Abstract

The pre–fusion power operation 1 phase of ITER is planned to be characterized by electron cyclotron resonance heating only. Under the assumption that the access to H–mode is determined by a critical ion heat flux at the plasma edge, full–radius ASTRA simulations with the TGLF–SAT2 transport model are performed in order to compute the ion heat flux produced by the thermal exchange between electrons and ions in different operational conditions. Both hydrogen and deuterium plasmas at 5 MA are considered, respectively at 1.8 T and 2.65 T, corresponding to one third and half of the nominal maximum magnetic field. Different levels of electron cyclotron heating power are considered in sets of simulations with increasing values of the electron line averaged density. The predictions are compared with the currently available scaling of the critical ion heat flux. In hydrogen, 20 MW of electron heating power are predicted to allow H–mode access in a vanishingly small density window, whereas 30 MW and 40 MW would allow more substantial H–mode operational windows.

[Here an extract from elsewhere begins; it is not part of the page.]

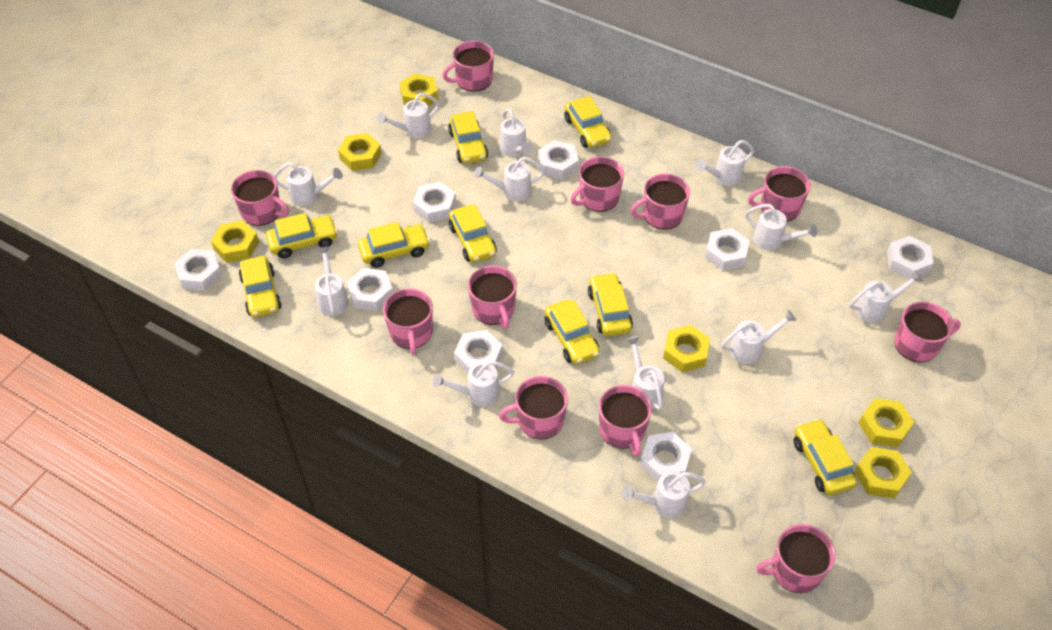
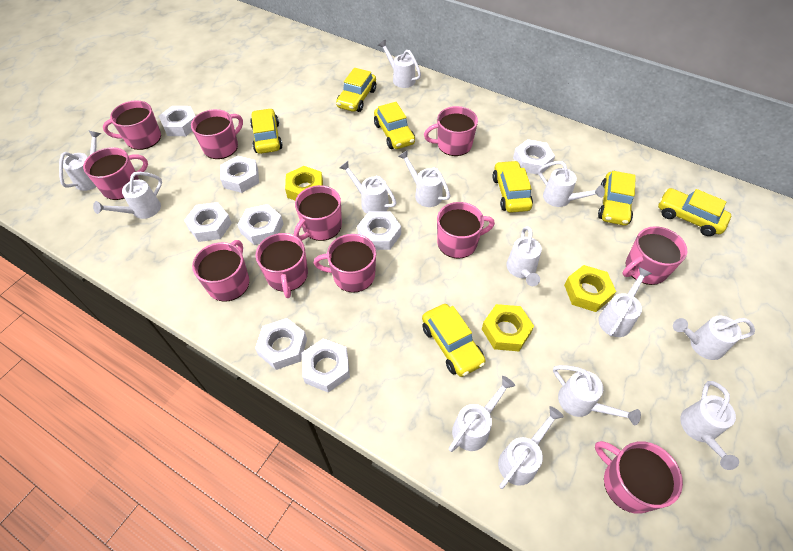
white watering can: [274,162,343,206] [315,246,349,316] [377,93,440,138] [433,360,514,407] [474,157,545,201] [500,108,533,157] [622,471,706,518] [626,336,664,410] [695,140,754,186] [721,310,796,364] [745,204,818,250] [849,271,923,323] = 12 -> [59,130,101,191] [93,172,162,219] [339,161,397,214] [378,40,421,88] [398,150,451,207] [449,376,515,452] [498,406,564,489] [506,226,542,286] [538,161,605,207] [553,365,641,425] [598,267,652,337] [673,315,755,360] [680,381,739,470] = 13
yellow car: [239,256,281,317] [266,213,338,258] [358,222,430,268] [448,111,488,164] [449,204,497,263] [545,300,600,364] [564,96,612,148] [588,272,633,336] [794,419,857,495] = 9 -> [250,108,283,154] [336,68,376,112] [374,102,415,149] [422,304,486,377] [492,160,533,213] [598,171,636,226] [658,188,731,236] = 7
yellow nut: [211,221,259,263] [338,133,382,171] [400,73,438,106] [663,325,710,372] [854,447,912,498] [859,398,914,447] = 6 -> [285,166,323,201] [482,304,534,351] [564,265,616,312] = 3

Despite the fact that in deuterium plasmas the thermal exchange between electrons and ions is smaller by the hydrogen to deuterium mass ratio compared to hydrogen plasmas, the lower H–mode power threshold in deuterium leads to the prediction that an even broader and more robust domain to access H–mode is obtained at half field at 40 MW in deuterium as compared to operation in hydrogen at one third of the maximum magnetic field, even at the same power.